Se puso el termómetro: cuarenta. No le quedó más remedio que obedecer y meterse enseguida en la cama. La mucama estaba acostumbrada a hacerse respetar por sus dos hijos, que eran dos auténticos delincuentes; al menor, que se encontraba en la cárcel, lo arrestó el comisario. Le arregló las mantas, enchufó el teléfono al lado de la cama e hizo el diagnóstico:
—Es la epidemia de gripe. La tiene medio pueblo.
Salió, volvió con una aspirina y un vaso de agua, levantó la cabeza de Montalbano, le hizo tragar la pastilla y cerró las persianas.
—¿Qué haces? No tengo sueño.
—Pero tiene que dormir. Estoy en la cocina. Si me necesita, llámeme.
A las cinco de la tarde se presentó Mimì Augello con un médico que no hizo otra cosa que confirmar el diagnóstico de Adelina y prescribió un antibiótico. Mimì fue a la farmacia a comprarlo y cuando volvió no se decidía a dejar a su amigo y superior.
—¡Tener que pasar la noche de fin de año así, enfermo y solo!
—Mimì, ésta es la verdadera felicidad —repuso el comisario con tono franciscano.
Cuando al fin lo dejaron en paz, se levantó, se puso un pantalón y una tricota, se sentó en el sillón y se dedicó a mirar televisión. Se durmió. El teléfono lo despertó a las nueve de la noche: era Fazio, que llamaba para saber cómo se encontraba. Calentó la sopa livianita de Adelina y la tomó de mala gana; el sabor no le gustó. Vagabundeó durante una hora, arrastrando las pantuflas, ora hojeando un libro, ora cambiándolo de sitio. A las once, entre un noticiario y el otro, pasó Niccolò Zito muy compungido: el comisario tenía que haber festejado en su casa la llegada del nuevo año. A medianoche en punto, mientras sonaban las campanas y estallaban las descargas, Montalbano tomó el segundo comprimido del antibiótico («uno cada seis horas, recuérdelo», le había dicho el médico) y lo tiró en el inodoro como había hecho con el primero. A la una de la madrugada sonó el teléfono.

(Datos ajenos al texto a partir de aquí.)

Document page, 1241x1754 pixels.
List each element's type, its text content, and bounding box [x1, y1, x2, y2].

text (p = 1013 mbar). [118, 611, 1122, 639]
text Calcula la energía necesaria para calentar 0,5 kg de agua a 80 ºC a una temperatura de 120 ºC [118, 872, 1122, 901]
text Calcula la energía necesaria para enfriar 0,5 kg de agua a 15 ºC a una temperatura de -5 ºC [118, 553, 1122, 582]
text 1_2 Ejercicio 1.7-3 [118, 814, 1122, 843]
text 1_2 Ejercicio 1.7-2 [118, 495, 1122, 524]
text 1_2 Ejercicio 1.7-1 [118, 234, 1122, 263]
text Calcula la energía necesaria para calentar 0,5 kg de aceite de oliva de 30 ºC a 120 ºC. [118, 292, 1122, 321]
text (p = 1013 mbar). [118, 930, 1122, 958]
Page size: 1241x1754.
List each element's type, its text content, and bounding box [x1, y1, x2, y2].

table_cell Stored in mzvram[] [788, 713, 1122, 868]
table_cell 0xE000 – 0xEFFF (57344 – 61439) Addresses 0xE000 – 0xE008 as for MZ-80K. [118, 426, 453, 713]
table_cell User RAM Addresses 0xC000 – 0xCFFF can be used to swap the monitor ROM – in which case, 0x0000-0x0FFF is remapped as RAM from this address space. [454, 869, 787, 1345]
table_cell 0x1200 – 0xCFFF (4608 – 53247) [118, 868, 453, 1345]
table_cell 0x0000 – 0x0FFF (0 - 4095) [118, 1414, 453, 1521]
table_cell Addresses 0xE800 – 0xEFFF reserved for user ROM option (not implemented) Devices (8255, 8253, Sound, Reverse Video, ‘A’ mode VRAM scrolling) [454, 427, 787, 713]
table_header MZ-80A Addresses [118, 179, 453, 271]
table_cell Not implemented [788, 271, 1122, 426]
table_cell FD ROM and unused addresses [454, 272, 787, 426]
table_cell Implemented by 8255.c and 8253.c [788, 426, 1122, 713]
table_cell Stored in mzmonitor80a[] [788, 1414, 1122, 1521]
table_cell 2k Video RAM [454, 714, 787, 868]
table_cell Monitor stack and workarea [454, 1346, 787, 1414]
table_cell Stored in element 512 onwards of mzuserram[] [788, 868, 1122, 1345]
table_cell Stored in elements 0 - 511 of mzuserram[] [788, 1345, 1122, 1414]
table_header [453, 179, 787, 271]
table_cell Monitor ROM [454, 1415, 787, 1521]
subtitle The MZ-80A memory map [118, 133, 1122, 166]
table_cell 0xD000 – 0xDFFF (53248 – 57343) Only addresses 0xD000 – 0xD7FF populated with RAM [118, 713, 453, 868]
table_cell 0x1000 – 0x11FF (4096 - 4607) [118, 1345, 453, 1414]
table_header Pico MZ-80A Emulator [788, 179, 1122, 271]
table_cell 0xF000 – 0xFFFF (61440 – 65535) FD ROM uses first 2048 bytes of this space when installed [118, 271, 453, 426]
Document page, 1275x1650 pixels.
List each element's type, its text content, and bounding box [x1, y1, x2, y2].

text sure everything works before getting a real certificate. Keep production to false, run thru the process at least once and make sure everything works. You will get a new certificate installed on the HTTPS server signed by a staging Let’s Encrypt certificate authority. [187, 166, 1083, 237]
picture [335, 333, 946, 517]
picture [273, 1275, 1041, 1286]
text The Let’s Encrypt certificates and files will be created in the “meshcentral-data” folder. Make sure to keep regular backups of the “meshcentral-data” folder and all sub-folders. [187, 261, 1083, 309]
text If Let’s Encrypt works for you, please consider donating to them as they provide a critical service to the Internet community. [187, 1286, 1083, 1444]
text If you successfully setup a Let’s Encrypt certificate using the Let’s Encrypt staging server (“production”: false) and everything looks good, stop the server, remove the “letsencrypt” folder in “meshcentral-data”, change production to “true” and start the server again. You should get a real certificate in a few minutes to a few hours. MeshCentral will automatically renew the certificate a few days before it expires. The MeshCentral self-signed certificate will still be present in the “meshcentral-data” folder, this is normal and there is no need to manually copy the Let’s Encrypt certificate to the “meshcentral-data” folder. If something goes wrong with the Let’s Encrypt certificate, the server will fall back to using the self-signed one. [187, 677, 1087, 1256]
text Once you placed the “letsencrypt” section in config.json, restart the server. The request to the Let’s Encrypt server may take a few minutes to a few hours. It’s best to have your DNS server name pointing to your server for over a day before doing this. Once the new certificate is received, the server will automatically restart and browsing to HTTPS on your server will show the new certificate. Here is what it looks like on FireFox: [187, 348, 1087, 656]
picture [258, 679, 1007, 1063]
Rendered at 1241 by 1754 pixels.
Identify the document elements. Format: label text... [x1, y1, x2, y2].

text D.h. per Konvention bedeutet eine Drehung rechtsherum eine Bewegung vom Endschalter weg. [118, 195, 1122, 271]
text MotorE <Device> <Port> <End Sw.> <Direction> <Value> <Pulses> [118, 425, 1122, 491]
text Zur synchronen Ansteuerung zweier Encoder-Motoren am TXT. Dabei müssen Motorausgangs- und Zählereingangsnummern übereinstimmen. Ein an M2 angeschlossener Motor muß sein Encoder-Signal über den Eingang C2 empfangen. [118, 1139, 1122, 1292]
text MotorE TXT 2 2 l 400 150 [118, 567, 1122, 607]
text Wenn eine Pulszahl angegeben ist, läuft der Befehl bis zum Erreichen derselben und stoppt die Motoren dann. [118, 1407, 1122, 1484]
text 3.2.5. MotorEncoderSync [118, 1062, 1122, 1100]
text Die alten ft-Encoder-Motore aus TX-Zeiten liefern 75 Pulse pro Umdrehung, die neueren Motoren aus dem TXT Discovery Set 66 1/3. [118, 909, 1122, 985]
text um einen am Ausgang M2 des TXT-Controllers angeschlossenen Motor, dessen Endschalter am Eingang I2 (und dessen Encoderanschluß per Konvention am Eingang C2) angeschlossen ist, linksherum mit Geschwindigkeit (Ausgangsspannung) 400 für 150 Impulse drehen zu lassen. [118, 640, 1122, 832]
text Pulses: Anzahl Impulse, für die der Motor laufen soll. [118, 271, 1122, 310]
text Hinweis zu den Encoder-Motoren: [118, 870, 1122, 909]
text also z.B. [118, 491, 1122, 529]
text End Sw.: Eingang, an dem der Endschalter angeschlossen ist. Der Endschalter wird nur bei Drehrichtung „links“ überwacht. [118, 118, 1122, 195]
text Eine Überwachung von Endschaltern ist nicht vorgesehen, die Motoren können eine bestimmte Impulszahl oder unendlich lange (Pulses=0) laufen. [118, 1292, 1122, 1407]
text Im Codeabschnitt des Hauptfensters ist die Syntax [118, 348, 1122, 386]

—Felicidades, amor mío —dijo Livia desde Viena—. Hasta ahora no he podido conseguir comunicación.
—He vuelto ahora mismo —mintió Montalbano.
—¿Dónde estuviste?
—En casa de Niccolò. Diviértete, amor. Besos.
Durante horas estuvo dando vueltas en la cama, entre sudores, agitado, y logró conciliar el sueño de madrugada. A las siete sonó el teléfono.
—¿Comisario? ¿Es usted en persona?
—Sí, Catarè, soy yo. ¿Qué carajo quieres a estas horas?
—Primero, desearle feliz año nuevo. Mucha salud y felicidad, comisario. Después, quería decirle que hay un muerto de paso.
—Pues déjalo pasar. —Tuvo la tentación de colgar, pero el sentido del deber no se lo permitió. —¿Qué significa de paso?
—Significa que lo han encontrado en el hotel Reginella, el que está después de Marinella, en la casa que está al lado de la suya.
—Muy bien, ¿pero por qué has dicho que es un muerto de paso?
—Comisario, ¿y usted me lo pregunta? Uno que está en un hotel seguramente es un viajero de paso.
—Catarè, ¿te has enterado de que tengo fiebre?
—Sí, comisario, le pido perdón. Ha sido la fuerza de la costumbre lo que me ha hecho llamarlo. Ahora llamo a Augello.
A partir de las diez empezaron las llamadas para saludarlo por el año nuevo, una tras otra. A media mañana llegó Adelina, a la que no esperaba.
—No importa que sea fiesta; no podía dejarlo solo, y he venido a arreglar esto un poco.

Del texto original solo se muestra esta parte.